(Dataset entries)

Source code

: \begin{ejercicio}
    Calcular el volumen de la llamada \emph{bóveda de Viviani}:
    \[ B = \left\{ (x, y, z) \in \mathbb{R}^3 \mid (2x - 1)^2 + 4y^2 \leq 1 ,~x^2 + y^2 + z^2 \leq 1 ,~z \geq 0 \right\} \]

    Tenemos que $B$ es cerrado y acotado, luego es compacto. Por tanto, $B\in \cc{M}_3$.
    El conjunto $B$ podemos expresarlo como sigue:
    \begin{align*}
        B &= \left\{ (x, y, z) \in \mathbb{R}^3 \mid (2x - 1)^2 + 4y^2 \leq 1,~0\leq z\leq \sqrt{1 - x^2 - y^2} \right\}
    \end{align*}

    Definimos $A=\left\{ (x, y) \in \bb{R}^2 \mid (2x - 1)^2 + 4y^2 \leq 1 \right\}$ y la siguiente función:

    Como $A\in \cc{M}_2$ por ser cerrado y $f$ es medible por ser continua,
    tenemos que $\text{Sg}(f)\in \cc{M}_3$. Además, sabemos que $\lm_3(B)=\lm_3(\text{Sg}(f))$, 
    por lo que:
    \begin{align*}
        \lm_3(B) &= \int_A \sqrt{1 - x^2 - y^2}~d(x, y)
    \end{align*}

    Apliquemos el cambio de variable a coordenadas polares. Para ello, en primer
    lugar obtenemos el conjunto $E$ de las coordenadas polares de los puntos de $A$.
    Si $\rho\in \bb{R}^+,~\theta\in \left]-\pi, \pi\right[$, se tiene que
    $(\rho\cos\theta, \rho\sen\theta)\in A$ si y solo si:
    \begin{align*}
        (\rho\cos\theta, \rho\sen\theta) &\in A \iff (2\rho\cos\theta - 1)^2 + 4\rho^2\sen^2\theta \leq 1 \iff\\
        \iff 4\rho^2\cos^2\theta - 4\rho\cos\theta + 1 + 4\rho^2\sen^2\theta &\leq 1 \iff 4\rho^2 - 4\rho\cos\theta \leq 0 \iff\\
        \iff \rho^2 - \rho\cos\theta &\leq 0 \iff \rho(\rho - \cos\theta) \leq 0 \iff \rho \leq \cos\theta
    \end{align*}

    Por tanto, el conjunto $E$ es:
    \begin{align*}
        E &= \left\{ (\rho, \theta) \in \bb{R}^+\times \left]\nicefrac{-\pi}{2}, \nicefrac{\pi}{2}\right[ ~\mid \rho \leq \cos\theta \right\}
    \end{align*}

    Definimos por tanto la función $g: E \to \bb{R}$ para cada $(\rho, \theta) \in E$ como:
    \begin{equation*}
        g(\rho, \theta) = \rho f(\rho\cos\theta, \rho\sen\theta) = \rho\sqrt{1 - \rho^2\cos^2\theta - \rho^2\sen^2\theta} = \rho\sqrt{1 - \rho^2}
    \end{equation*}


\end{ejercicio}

---

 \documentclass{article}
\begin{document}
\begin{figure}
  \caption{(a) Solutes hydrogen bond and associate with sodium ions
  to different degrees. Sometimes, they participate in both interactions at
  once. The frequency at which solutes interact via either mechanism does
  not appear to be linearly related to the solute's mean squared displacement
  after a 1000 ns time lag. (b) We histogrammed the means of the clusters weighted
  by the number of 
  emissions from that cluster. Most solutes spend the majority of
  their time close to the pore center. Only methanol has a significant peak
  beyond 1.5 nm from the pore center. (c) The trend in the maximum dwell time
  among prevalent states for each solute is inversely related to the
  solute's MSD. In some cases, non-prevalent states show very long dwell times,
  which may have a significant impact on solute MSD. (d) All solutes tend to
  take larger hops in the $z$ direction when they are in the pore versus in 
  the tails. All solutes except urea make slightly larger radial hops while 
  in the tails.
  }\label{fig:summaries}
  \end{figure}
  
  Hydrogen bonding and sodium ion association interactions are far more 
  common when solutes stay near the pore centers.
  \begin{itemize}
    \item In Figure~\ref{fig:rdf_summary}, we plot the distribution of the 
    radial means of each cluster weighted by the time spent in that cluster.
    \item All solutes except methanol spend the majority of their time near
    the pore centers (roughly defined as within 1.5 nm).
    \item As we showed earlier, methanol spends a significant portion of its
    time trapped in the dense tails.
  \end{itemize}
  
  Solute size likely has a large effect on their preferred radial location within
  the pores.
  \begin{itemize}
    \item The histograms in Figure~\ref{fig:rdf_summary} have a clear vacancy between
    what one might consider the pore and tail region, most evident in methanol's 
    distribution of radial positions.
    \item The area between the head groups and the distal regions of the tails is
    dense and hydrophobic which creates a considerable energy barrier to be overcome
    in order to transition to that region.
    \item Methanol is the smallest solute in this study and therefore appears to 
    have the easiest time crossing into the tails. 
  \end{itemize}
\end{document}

* * *

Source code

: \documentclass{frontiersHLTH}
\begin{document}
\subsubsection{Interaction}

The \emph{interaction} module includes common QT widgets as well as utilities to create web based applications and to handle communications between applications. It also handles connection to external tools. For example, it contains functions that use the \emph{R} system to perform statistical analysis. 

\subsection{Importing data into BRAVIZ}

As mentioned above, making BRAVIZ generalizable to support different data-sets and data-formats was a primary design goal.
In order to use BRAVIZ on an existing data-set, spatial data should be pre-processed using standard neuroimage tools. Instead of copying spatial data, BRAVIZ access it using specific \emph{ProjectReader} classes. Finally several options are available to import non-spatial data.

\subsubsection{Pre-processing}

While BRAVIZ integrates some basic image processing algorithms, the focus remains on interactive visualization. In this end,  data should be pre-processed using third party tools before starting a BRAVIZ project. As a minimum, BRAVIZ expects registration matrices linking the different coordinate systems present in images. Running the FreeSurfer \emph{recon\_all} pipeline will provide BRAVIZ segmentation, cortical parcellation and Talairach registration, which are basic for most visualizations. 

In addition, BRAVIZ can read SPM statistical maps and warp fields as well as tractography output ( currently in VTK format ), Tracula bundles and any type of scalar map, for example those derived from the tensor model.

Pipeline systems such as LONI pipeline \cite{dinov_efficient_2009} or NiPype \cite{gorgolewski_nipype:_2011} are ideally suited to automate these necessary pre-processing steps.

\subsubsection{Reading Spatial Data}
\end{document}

§ What the exercise asks
If a line above includes the string "distribution", pick it out.

§ Exercise result
    \item In Figure~\ref{fig:rdf_summary}, we plot the distribution of the 
    distribution of radial positions.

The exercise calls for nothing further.